El temporal por su crudeza excedió lo habitual, las temperaturas fueron extremas y por unos días los jardines (y entre ellos el mío) nos recordaron bastante al Polo Norte. Cuando la temperatura subió unos grados y comenzó un tímido deshielo me apliqué, pico en mano (tal era la dureza del hielo), a abrir unas ventanas o agujeros en la capa helada, intentando detectar algún signo de vida. Ver aparecer, ondulantes y rojas, las siluetas de mis mascotas a través de esas pequeñas aberturas en su cielo helado, me llenó de alegría. Al final resultó que sobrevivieron todos. Ese final feliz se me antojó una auténtica metáfora de la vida: la vida es -parece demostrado resistente y flexible. Y no solo resistente y flexible, sino que la vida también es ubicua, aunque nuestra depredación acelerada del planeta le va robando espacio y mermando diversidad.
Nosotros también somos vida y parte de esa vida, es cierto, pero somos vida consciente que piensa, y sabemos que ciertos excesos y desequilibrios no nos convienen. Cuando hacemos daño a ese conjunto en equilibrio inestable nos lo hacemos a nosotros mismos. Nuestra invasion sin miramientos del planeta puede parecer un éxito, pero en realidad es un fracaso fruto de un gran error y de una manera equivocada de interpretar nuestro entorno.
Por asociación de ideas y echando a volar la imaginación, pienso si no sería posible encontrar, como algunos suponen y esperan, alguna forma de vida (sin duda más simple y rudimentaria que mis peces) bajo el hielo de esos mares y océanos extraterrestres que al parecer existen en algunos exoplanetas o en sus satélites.
Tengo que confesar aquí que la posibilidad de hallar vida extraterrestre siempre me ha apasionado, y que considero un tanto absurdo (no quiero decir decepcionante, porque la vida en la Tierra es un auténtico e inagotable prodigio) pensar que sólo haya vida en la Tierra, entre tantos cuerpos celestes como hay repartidos en nuestro inmenso universo.

ORDEN DE TRABAJO 1:
En el fragmento mostrado, ¿con qué herramienta abrió quien escribe los agujeros en la capa helada?
ORDEN DE TRABAJO 2:
Enumera los adjetivos que el fragmento mostrado atribuye a la vida en las dos frases que siguen a la supervivencia de las mascotas.
ORDEN DE TRABAJO 3:
Prolonga el fragmento sobre los peces bajo el hielo y la vida extraterrestre a partir de su última frase.

DATOS PROPORCIONADOS:
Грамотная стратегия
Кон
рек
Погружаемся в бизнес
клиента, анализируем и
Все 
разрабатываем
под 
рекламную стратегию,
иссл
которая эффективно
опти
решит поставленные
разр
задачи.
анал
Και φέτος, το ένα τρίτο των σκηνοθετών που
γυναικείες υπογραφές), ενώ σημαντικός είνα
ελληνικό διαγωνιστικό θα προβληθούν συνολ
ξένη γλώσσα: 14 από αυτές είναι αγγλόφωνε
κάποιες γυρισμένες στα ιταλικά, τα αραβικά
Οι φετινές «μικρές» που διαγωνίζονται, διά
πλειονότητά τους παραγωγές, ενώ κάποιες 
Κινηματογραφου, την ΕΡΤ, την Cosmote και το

==

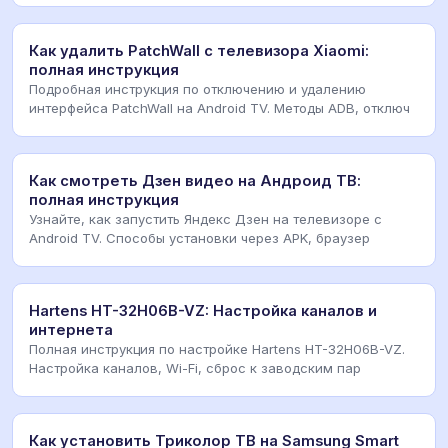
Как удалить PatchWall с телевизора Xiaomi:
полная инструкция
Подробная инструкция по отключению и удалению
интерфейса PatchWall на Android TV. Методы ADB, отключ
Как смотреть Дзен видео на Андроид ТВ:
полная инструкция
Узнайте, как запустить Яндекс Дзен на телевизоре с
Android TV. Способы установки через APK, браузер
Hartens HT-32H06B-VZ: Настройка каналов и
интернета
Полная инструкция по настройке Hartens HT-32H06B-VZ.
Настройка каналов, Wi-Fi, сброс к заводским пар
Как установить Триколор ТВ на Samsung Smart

==

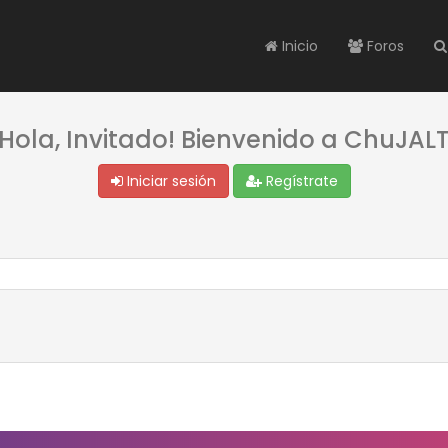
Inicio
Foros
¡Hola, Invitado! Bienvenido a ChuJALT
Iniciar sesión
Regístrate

ZONA DE RESPUESTA 1:
Con un pico.

ZONA DE RESPUESTA 2:
Resistente, flexible y ubicua.

ZONA DE RESPUESTA 3:
El hallazgo y la primera noticia de esa vida exterior es algo que, de producirse, no querría perderme, la verdad, y a nadie se le oculta que tal suceso extraordinario supondría una auténtica revolución del pensamiento, o como suele decirse, un cambio de paradigma y de perspectiva desde la que mirarnos a nosotros mismos y a lo que nos rodea, con ojos nuevos, como de niño. Siempre lo he pensado así, y esta inquietud que sin duda sirve de estimulo a la ensoñación legítima me ha acompañado desde que en mi juventud primera, una vez dejadas las peonzas y las canicas en el cuarto de los trastos viejos, me aficioné a contemplar el cielo nocturno armado de prismáticos.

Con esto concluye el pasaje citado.